Records for this exercise Start Marker

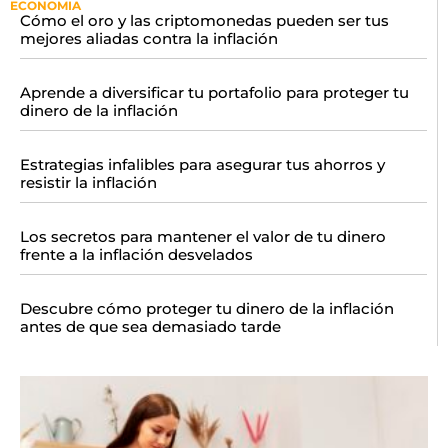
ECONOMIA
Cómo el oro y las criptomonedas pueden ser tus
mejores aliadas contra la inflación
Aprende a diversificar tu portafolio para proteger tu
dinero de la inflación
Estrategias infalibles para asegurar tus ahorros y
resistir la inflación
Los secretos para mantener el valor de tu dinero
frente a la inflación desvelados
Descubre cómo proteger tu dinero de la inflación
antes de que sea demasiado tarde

Records for this exercise End Marker

Required work. Find the word "para" in the records, and report each line that has it.

Task output.
Aprende a diversificar tu portafolio para proteger tu
Estrategias infalibles para asegurar tus ahorros y
Los secretos para mantener el valor de tu dinero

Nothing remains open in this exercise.